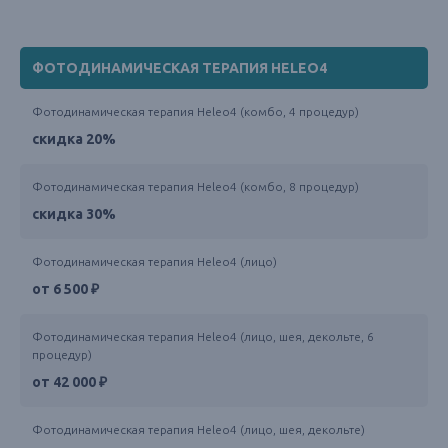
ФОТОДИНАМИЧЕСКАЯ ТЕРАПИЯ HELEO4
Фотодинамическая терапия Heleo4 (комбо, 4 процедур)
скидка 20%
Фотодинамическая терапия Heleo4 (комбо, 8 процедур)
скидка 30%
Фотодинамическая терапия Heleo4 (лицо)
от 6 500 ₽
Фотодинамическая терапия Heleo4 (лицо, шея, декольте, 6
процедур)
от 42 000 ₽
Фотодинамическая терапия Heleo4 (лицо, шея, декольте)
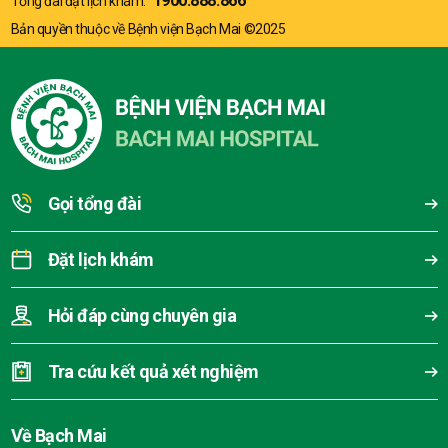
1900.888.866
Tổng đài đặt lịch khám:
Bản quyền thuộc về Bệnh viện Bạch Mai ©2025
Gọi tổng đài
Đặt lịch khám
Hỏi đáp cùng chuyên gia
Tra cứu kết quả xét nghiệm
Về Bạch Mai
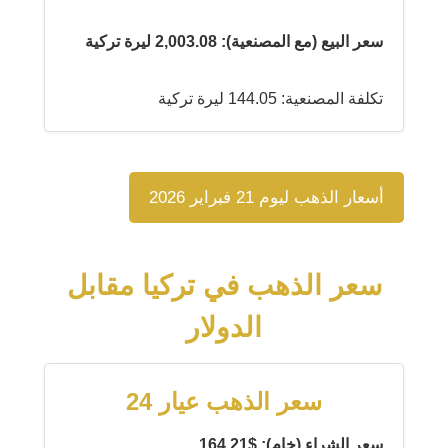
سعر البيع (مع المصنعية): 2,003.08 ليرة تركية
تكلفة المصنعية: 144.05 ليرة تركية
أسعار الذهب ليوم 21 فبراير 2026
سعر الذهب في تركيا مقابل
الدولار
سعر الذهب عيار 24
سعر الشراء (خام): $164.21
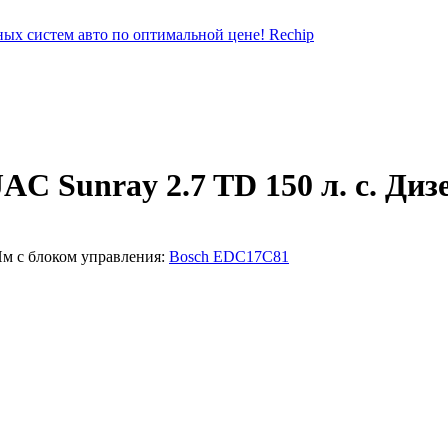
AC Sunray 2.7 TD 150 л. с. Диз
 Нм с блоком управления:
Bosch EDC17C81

____

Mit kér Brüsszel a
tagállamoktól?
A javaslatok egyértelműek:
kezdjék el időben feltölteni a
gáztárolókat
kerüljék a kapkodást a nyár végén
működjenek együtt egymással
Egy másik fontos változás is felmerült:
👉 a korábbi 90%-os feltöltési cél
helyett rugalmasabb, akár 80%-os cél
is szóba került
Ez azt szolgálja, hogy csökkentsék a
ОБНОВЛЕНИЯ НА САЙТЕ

____

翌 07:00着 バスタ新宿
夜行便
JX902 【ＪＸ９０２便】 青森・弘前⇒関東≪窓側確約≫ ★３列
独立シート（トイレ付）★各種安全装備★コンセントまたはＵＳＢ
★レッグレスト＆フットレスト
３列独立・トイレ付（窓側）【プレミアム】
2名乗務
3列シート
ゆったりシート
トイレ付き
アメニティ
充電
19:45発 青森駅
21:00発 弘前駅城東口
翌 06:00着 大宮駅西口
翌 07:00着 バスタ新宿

____

Your assignment:
Copy exactly, without pictures, the lines above from the one with "Tổng đài đặt" down to the one with "Bosch EDC17C81", inclusive.

Result for this exercise:
Tổng đài đặt lịch khám:
Bản quyền thuộc về Bệnh viện Bạch Mai ©2025
Gọi tổng đài
Đặt lịch khám
Hỏi đáp cùng chuyên gia
Tra cứu kết quả xét nghiệm
Về Bạch Mai
سعر البيع (مع المصنعية): 2,003.08 ليرة تركية
تكلفة المصنعية: 144.05 ليرة تركية
أسعار الذهب ليوم 21 فبراير 2026
سعر الذهب في تركيا مقابل
الدولار
سعر الذهب عيار 24
سعر الشراء (خام): $164.21
AC Sunray 2.7 TD 150 л. с. Диз
 Нм с блоком управления:
Bosch EDC17C81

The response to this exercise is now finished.